_SUPPLIED PASSAGE_:
As I have emphasised in previous blogs, employees will be very naive if they think that it is a competent defence to say that the social media posts occurred outside working hours. Employers are still very much entitled to treat such behaviour as an example of a breach of work place discipline. In serious cases of social media misuse, employers will be entitled to consider dismissal of employees on the grounds of misconduct (as per Section 98(4) of the Employment Rights Act 1996).

Admittedly, this area represents something of a tightrope for employers to walk: they will have to operate a clear and comprehensive social media policy and employees must be made aware of any restrictions or expectations.

In the unreported Employment Tribunal decision of Grant and Ross Mitie Property Services Ltd (2009), the employer had a policy which restricted employee internet access. Unfortunately, for the employer, the phrase which permitted employee’s personal use of the internet to times that were “outside core working hours”, was deemed by the Tribunal to be ‘vague’ and lacking in certainty. This meant that the employees who had been dismissed because the employer was of the view that they had breached its policy on internet use had been unfairly dismissed.

_WORK TO COMPLETE_:
[A] Print the passage on employee social media misuse word for word, starting with "Admittedly, this area" and going on through "been unfairly dismissed.".
[B] Resume the passage on employee social media misuse right after its last sentence, carrying it forward.

_DATA SEGMENT_:
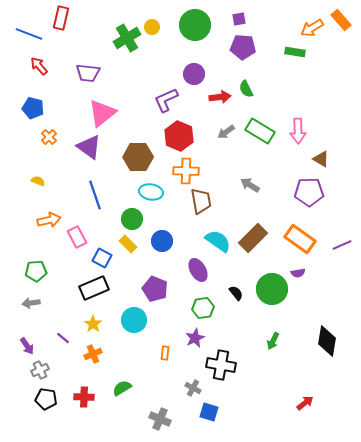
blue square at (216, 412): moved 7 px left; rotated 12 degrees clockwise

_EXERCISE ANSWERS_:
[A]
Admittedly, this area represents something of a tightrope for employers to walk: they will have to operate a clear and comprehensive social media policy and employees must be made aware of any restrictions or expectations.

In the unreported Employment Tribunal decision of Grant and Ross Mitie Property Services Ltd (2009), the employer had a policy which restricted employee internet access. Unfortunately, for the employer, the phrase which permitted employee’s personal use of the internet to times that were “outside core working hours”, was deemed by the Tribunal to be ‘vague’ and lacking in certainty. This meant that the employees who had been dismissed because the employer was of the view that they had breached its policy on internet use had been unfairly dismissed.

[B]
There is also the matter of the rights that employees reasonably have to privacy and freedom of expression (as per their Article 8 and 10 rights respectively to be found in the European Convention, the Human Rights Act 1998 and the Scotland Act 1998) (see Bărbulescu v Romania Application no. 61496/08 5 September 2017; and Smith v Trafford Housing Trust [2012] EWHC 3221 (Ch)).

I have also pointed out in previous blogs, the importance for employers in carrying out disciplinary proceedings which comply with current ACAS Guidance. Using the (current) ACAS Guidance is a critical risk management exercise for employers:

https://beta.acas.org.uk/investigations-for-discipline-and-grievance-step-by-step

Employers who act recklessly or swiftly and ignore proper procedures may well have cause to regret their actions down the road. As Sir Robert Megarry VC, the eminent English judge, remarked decades ago in John Rees [1970] 1 Ch 345:

When something is obvious, they may say, why force everyone to go through the tiresome waste of time involved in framing charges and giving an opportunity to be heard?As everybody who has anything to do with the law well knows, the path of the law is strewn with examples of open and shut cases which, somehow, were not; …

The above remarks are as valid in 2019 as they were in Sir Robert Megarry’s day.

Atherton v Bensons Vending Ltd ET/2411749/2018

This is a recent decision of the Manchester Employment Tribunal which raises some very interesting issues about employee use of social media specifically and the conduct of disciplinary proceedings more generally.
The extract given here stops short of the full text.